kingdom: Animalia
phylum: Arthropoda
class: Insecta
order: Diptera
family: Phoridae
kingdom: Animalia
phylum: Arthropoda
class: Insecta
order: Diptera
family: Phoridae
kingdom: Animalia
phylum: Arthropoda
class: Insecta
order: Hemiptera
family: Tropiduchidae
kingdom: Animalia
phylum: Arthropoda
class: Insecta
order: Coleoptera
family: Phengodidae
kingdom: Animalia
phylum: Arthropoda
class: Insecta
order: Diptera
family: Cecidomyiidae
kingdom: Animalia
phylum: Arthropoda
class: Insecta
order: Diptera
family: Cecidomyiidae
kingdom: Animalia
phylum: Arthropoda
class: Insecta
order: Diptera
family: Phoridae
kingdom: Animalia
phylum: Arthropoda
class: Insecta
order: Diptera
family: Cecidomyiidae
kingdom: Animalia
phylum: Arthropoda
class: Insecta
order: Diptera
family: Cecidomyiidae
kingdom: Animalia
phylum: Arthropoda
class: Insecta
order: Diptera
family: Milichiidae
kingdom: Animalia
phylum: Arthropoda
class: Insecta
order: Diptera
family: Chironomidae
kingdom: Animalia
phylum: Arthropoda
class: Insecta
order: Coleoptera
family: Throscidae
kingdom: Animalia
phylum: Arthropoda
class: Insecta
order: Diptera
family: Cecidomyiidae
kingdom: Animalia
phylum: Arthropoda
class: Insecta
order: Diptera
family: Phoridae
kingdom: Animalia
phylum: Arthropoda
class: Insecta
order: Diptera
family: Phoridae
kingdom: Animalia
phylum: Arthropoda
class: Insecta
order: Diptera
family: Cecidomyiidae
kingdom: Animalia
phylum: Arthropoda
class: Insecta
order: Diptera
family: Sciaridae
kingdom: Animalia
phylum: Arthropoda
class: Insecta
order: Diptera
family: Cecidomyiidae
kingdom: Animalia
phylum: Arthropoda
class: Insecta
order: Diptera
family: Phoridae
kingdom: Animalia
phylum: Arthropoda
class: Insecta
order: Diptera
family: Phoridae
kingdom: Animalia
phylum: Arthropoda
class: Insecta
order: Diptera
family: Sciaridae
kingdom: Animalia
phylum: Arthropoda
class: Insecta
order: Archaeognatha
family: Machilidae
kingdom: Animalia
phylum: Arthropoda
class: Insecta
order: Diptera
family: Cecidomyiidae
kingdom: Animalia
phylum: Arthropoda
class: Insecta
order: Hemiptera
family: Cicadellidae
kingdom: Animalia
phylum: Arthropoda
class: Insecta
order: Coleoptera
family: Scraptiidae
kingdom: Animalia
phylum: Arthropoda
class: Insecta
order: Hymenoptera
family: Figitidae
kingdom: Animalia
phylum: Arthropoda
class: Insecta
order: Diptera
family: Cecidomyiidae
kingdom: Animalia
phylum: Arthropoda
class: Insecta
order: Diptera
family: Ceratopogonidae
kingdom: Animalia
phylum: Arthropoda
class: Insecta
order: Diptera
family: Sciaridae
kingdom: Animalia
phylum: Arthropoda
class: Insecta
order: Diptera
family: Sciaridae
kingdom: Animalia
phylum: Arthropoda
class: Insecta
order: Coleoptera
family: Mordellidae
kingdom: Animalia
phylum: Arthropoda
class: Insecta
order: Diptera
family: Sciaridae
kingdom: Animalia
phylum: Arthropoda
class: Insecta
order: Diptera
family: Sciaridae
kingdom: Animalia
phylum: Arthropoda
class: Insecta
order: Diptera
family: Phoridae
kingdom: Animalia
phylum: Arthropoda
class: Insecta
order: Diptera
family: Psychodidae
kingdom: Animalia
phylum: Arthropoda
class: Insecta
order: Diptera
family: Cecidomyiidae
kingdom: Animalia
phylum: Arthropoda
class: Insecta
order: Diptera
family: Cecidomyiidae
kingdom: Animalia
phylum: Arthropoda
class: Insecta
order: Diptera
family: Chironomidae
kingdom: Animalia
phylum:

════

• GIVEN EXERCISE: Please transcribe the listing above exactly, beginning with the line that contains "family: Figitidae" and continuing through the last line of the listing.

• RESULT BELOW:
family: Figitidae
kingdom: Animalia
phylum: Arthropoda
class: Insecta
order: Diptera
family: Cecidomyiidae
kingdom: Animalia
phylum: Arthropoda
class: Insecta
order: Diptera
family: Ceratopogonidae
kingdom: Animalia
phylum: Arthropoda
class: Insecta
order: Diptera
family: Sciaridae
kingdom: Animalia
phylum: Arthropoda
class: Insecta
order: Diptera
family: Sciaridae
kingdom: Animalia
phylum: Arthropoda
class: Insecta
order: Coleoptera
family: Mordellidae
kingdom: Animalia
phylum: Arthropoda
class: Insecta
order: Diptera
family: Sciaridae
kingdom: Animalia
phylum: Arthropoda
class: Insecta
order: Diptera
family: Sciaridae
kingdom: Animalia
phylum: Arthropoda
class: Insecta
order: Diptera
family: Phoridae
kingdom: Animalia
phylum: Arthropoda
class: Insecta
order: Diptera
family: Psychodidae
kingdom: Animalia
phylum: Arthropoda
class: Insecta
order: Diptera
family: Cecidomyiidae
kingdom: Animalia
phylum: Arthropoda
class: Insecta
order: Diptera
family: Cecidomyiidae
kingdom: Animalia
phylum: Arthropoda
class: Insecta
order: Diptera
family: Chironomidae
kingdom: Animalia
phylum:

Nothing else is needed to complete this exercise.